Shannon Cassell and James Cregger renovated a cottage on Pine Drive to double its square footage — and create a cheerful home for a modern-day family
by Ayn-Monique Klahre | photography Tyler Cunningham

To many, the little white bungalow in Five Points would have been unremarkable: too small for today’s tastes, run-down from years of housing college kids. But to Shannon Cassell, it was an opportunity.
Cassell has a knack for renovating houses. A lawyer by training, she renovated two homes of her own in Chicago before moving to Raleigh in 2018. “There, the real estate is very much oriented toward renovating versus building,” she says, “and I’ve always had a passion for interior design.” Over the years, Cassell’s friends would turn to her to consult on additions and renovations, and she got a reputation as someone who could help “flip” a house. “It was so fun to help, and also a great learning experience for me — they weren’t paying me, but I was taking really great notes.”
Naturally, when she and her family landed in Raleigh, they renovated their Drewry Hills home. A neighbor took note of her passion, so when a 900-square-foot bungalow on Pine Drive was advertised “For Sale by Owner,” she sent Cassell a photo of the sign. Cassell saw potential — and put in a bid.
It turns out the home had been rented to students at North Carolina State University for decades. The homeowner had another offer from a builder, but she liked the idea that Cassell would be fixing it up instead of tearing it down.
“It had such obvious potential with not much tweaking of the existing structure,” Cassell says. The two-bed, one-bath white bungalow had room for an add-on while still keeping the yard, and had good bones with its smart layout and original brick fireplaces. “It had the potential to be a three-bedroom, three-bath house that would work for a modern-day family, and the location was great,” says Cassell. It also stimulated the creative part of her personality: “My friends would ask how I have the brain space to flip houses on the side, and the reality is: I did it with all of my brain space that wasn’t going toward being a lawyer.”
The two worked together to expand the footprint by about 1,000 square feet. They opened up the kitchen into a new family room, added another bedroom and bathroom on the first floor, and created a rec room and third bathroom in a new walk-out basement. “These days, people expect to have closets big enough to put their clothes in and a bathroom they can turn around in,” says Cregger. They updated the façade, added a side entrance off the kitchen, and built a deck off the back; they also put in all-new electrical, plumbing, and HVAC. And throughout, Cassell worked in smarter storage, including built-ins and expanded closet space. “The house is relatively small, just 1,800 square feet with the addition, so I didn’t want there to be storage furniture everywhere,” she says. “Now it has two living areas and a ginormous basement, so it lives really large.”
As the project came to a close, Cassell outfitted the rooms with a mix of her own furniture — “the couches came over on my friend’s truck!” — and pieces from Steins Furniture & Lacquer Studio. “They were extraordinarily generous with us and supportive of me and the little house that could,” says Cassell.
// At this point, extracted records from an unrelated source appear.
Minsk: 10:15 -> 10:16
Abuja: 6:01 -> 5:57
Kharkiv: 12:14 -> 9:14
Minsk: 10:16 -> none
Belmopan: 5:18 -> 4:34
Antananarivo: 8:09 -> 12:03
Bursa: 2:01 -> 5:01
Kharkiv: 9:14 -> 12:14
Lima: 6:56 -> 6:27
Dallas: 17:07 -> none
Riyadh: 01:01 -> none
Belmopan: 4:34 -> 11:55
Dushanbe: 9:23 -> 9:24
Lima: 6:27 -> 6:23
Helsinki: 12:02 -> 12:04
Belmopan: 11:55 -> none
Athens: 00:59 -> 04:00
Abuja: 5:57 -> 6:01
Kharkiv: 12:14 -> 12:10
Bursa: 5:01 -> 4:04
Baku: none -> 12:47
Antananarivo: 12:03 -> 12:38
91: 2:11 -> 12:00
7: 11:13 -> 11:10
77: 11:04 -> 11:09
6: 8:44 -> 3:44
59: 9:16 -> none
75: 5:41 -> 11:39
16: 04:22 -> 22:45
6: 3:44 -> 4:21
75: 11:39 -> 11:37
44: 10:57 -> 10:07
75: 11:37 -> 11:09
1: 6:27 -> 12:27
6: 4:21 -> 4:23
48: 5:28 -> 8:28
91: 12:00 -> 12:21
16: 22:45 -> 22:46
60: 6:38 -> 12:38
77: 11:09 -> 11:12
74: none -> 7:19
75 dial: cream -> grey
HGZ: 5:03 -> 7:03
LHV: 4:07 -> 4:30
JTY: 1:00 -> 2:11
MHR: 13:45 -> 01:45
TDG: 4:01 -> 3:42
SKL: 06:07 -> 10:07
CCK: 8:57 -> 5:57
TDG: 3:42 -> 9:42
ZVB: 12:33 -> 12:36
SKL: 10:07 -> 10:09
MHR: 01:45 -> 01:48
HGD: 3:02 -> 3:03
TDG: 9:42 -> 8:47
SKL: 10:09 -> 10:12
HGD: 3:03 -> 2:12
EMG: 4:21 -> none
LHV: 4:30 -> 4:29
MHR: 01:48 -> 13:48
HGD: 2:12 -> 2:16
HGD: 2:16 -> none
The flip was a success; they had six offers the afternoon it listed last summer. “I was feeling total elation,” Cassell says of that validation. “I’d put so much blood, sweat, and tears into the home, and I was so proud of it when we were done.”
The project also convinced Cassell that it was time to convert her hobby into a full-time gig. So in March, she quit her job as a lawyer and in May launched her new interior design company, Shannon Cassell Interiors. There’s still a learning curve — bookkeeping and client management — but the core of it, using her brain to figure out renovation solutions, is old hat.
And behind all that is gratitude for a new career that fuels her and brings her joy. “I’m so proud that we saved this house,” Cassell says, “and happy to know it’s going to be loved.”